Global macro funds also appeared caught by the currency and commodity trend shifts in April and declined -0.65% during the month. However, unlike their managed futures peers, large macro funds performed relatively well in April, returning an average of +2.15%, which puts the >$1 billion group +3.50% YTD and places them among the best performing segments of the industry this year.
Credit strategies up +2.25% in April
Credit strategies produced strong performance in April, +2.25%, by far their best month since February 2014. Performance had been mixed, but mostly negative for the group since July 2014. Recently, returns have appeared highly influenced by exposure to European credits. A rebound in Euro corporate indices in April coinciding with credit funds’ strong month confirms the relationship. Funds focused on securitized credit markets also produced positive returns in April, +1.26%.

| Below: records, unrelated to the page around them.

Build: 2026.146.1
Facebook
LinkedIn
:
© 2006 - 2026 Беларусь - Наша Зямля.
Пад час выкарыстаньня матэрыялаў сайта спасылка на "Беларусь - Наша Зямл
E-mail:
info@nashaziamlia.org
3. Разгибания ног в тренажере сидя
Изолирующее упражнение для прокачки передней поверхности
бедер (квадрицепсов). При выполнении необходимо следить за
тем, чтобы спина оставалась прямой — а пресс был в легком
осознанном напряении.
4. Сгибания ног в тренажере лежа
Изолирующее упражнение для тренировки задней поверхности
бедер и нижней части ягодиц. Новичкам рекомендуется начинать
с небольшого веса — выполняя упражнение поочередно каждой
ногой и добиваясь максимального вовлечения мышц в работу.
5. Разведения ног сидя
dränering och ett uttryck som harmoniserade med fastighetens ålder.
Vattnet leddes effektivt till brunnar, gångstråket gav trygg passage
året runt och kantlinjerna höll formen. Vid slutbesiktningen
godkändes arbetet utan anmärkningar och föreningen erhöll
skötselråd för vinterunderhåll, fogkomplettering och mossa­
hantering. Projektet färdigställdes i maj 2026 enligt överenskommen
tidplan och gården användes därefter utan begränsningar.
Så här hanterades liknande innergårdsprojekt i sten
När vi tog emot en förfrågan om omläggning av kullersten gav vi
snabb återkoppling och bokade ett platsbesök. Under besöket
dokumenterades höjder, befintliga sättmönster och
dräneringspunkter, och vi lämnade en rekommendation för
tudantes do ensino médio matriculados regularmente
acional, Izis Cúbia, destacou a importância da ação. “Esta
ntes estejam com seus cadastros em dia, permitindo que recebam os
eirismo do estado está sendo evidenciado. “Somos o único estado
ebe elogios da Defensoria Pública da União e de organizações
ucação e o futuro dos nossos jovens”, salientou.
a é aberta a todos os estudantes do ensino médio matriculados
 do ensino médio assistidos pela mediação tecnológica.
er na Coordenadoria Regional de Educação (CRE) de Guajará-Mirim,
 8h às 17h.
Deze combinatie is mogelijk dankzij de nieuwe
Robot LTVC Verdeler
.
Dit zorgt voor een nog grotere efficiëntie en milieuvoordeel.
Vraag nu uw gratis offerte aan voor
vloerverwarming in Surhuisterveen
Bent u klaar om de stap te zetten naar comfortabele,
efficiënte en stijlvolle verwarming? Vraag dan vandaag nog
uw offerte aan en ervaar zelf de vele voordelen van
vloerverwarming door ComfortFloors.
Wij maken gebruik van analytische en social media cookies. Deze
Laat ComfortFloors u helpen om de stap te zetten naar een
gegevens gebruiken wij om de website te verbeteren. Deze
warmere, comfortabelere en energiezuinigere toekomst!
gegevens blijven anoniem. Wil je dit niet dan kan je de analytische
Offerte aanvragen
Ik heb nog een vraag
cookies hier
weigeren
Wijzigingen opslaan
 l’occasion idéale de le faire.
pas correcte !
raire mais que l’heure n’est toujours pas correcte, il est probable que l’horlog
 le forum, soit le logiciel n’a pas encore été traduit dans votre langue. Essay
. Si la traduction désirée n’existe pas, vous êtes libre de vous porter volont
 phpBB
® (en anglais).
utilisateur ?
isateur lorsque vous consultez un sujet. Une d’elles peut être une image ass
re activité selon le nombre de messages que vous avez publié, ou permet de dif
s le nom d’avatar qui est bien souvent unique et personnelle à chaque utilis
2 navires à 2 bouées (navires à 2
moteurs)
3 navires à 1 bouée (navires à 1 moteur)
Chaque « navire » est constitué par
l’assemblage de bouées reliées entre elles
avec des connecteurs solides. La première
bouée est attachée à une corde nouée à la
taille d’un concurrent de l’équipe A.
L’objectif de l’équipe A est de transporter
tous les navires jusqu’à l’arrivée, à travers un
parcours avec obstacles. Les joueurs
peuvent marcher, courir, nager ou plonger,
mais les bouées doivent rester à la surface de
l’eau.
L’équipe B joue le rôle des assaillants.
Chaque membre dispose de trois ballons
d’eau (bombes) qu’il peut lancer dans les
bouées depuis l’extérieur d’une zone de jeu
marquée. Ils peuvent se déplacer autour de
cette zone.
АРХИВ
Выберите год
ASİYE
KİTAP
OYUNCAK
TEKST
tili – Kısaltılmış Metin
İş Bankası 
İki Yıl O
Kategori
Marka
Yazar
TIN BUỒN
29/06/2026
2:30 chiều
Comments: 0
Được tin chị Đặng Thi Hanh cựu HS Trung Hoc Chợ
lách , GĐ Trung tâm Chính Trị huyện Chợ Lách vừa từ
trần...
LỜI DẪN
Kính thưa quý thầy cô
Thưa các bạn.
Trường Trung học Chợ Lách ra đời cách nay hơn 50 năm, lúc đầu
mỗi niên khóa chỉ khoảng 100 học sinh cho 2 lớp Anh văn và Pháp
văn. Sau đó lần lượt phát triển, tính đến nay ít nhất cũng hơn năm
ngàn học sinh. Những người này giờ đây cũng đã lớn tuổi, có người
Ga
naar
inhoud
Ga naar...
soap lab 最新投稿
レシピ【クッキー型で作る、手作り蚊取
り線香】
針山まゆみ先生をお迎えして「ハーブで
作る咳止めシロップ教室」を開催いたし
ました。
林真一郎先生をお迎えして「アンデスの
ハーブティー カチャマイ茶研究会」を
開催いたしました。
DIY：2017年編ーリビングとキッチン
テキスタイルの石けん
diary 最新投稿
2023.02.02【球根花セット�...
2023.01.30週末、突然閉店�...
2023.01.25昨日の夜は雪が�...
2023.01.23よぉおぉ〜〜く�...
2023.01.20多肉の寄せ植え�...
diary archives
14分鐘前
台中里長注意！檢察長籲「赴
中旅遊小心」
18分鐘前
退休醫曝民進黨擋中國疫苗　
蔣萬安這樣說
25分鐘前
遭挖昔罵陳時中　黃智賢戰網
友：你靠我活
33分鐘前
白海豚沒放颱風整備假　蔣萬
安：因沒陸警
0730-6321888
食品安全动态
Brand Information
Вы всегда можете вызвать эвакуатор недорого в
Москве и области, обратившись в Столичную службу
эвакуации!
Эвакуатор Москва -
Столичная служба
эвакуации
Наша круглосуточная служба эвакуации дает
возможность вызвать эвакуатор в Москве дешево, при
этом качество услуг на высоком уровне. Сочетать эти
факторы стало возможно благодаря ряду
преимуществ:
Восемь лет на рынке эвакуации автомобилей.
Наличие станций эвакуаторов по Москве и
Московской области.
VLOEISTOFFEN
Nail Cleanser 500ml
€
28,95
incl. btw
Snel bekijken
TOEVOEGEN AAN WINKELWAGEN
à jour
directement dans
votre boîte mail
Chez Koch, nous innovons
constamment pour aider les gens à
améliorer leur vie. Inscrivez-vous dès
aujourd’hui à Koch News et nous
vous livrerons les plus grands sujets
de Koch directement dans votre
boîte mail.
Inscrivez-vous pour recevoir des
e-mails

Long/short equity strategies outperformed the S&P 500 in April, despite some elevated losses from larger funds. Performance in April again appears influenced by exposure to European equities. US-focused long/short equity funds slightly underperformed the S&P, returning +0.65% in April, but have produced returns inline with the index in 2015, +1.92% vs. +1.93%, respectively.
Event driven strategies were positive in April, returning +1.35%, bringing YTD 2015 returns to +2.33%. Distressed funds produced returns of +0.72%, their third consecutive monthly increase. This is a welcome positive streak for distressed investors after enduring a seven month drawdown ending January 2015 which produced average declines of -6.83%.
Emerging market funds posted very good returns in April as markets in Brazil and Russia rebounded, while Chinese equities accelerated their positive run. EM hedge funds returned +6.28% during the month, their best month since March 2013.